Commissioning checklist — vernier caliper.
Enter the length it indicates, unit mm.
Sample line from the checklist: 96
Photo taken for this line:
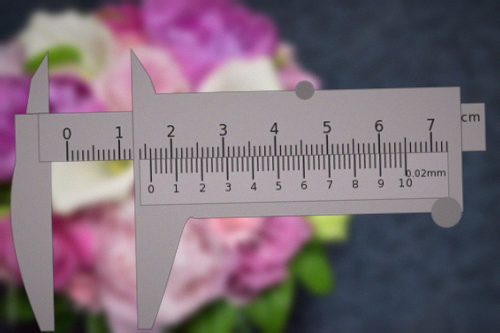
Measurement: 16.0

****************************************

■ **Task instructions**:
Reproduce the listing above verbatim, leaving out the picture.

■ **Expected answer**:
Commissioning checklist — vernier caliper.
Enter the length it indicates, unit mm.
Sample line from the checklist: 96
Photo taken for this line:
Measurement: 16.0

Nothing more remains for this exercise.